Kiefer Sully strolls by the new playground as he heads towards his assigned door at Eckville Elementary School on the morning of Sept. 2. Photo by Kaylyn Whibbs/Eckville Echo

Return to class has gone better than expectation, WCPS says

Staff with Wolf Creek Public Schools say the return to in-class teaching has gone very well

The back to school season can be a stressful time. Add to it learning new routines and procedures can make getting back into the classroom can increase stress and anxiety for students, parents and staff.

Wolf Creek Public Schools says the first month or so of school has gone very well. Sonja Dykslag, principal of École Lacombe Upper Elementary School, says the return to in class learning as gone extremely well.

“Coming back to the school could not have gone better,” Dykslag said. “It has gone well beyond expectation, and we are just so happy to be back.”

Dykslag added, she expected there to be hiccups and problems along the way, however that never really came.

“We were really afraid that the kids would be fearful coming back into the school or if we have to send them home because they have symptoms, but they aren’t,” Dykslag said. “They all seem to understand that it is just symptoms.”
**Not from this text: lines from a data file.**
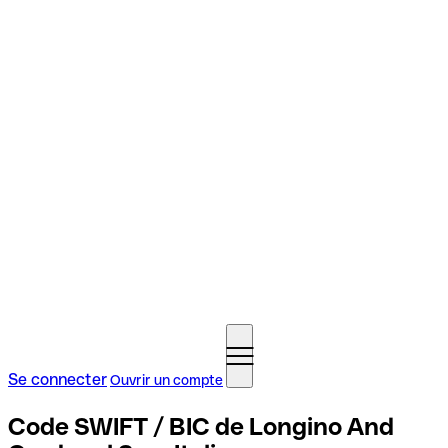
Se connecter
Ouvrir un compte
Code SWIFT / BIC de Longino And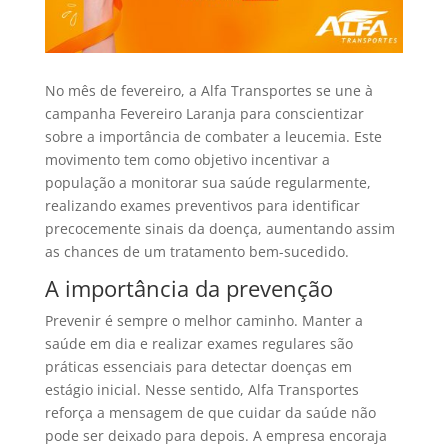
No mês de fevereiro, a Alfa Transportes se une à
campanha Fevereiro Laranja para conscientizar
sobre a importância de combater a leucemia. Este
movimento tem como objetivo incentivar a
população a monitorar sua saúde regularmente,
realizando exames preventivos para identificar
precocemente sinais da doença, aumentando assim
as chances de um tratamento bem-sucedido.
A importância da prevenção
Prevenir é sempre o melhor caminho. Manter a
saúde em dia e realizar exames regulares são
práticas essenciais para detectar doenças em
estágio inicial. Nesse sentido, Alfa Transportes
reforça a mensagem de que cuidar da saúde não
pode ser deixado para depois. A empresa encoraja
Wolf Creek Public School’s Superintendent Jayson Lovell says the return to in-class learning has gone extremely well.

Lovell accredits the successful return to the classroom to the school board’s reentry plan. He said the plan had three layers to it.

“There are really three layers. There was the government plan, our plan and then each school had their own individual plan,” said Lovell.

“Creating a plan where safety was at the forefront was the most important thing to us.”

Both Dykslag and Lovell say they were really happy with the staggered start to classes this year.

Dykslag said she was such a fan that she would like to see it return every year.

The staggered start gave the staff and students a chance to ease in to the new school year, Lovell said.

“The staggered start was a blessing in disguise… It gave the kids a chance to figure out the playground zones and things like that,” said Dykslag.

She added, the staggered start helped the students learn the layout of the school while also giving staff more one-on-one time with fewer students.

Cohorts look different in each school and at different levels. In elementary schools, classes have always been set up in a cohort way, where students stay in one classroom for the majority of the day.

In the larger high schools in the district, École Secondaire Lacombe Composite High School and Ponoka Secondary Campus, classes have been moved to a six week semester. This means the students at these schools take two classes over six weeks, thus limiting their contact with others and creating a cohort.

At smaller rural schools, such as those in Eckville and Rimbey, Lovell says there is plenty of space available to social distance students.

“Eckville, for example, is probably our smallest school, but it was built for a large capacity. As such there is a lot of room for the students to move about and practice social distancing,” Lovell said.

Each school in the district has created its own plan for cohorts and social distancing based on the school’s layout.

Dykslag and Lovell say they are grateful for the hard work staff, students and family have put in to this new school year, and the new protocols in place.

“We are incredibly appreciative of the adaptability of our students and families. They are doing the health and wellness checks each morning and working with us,” said Lovell.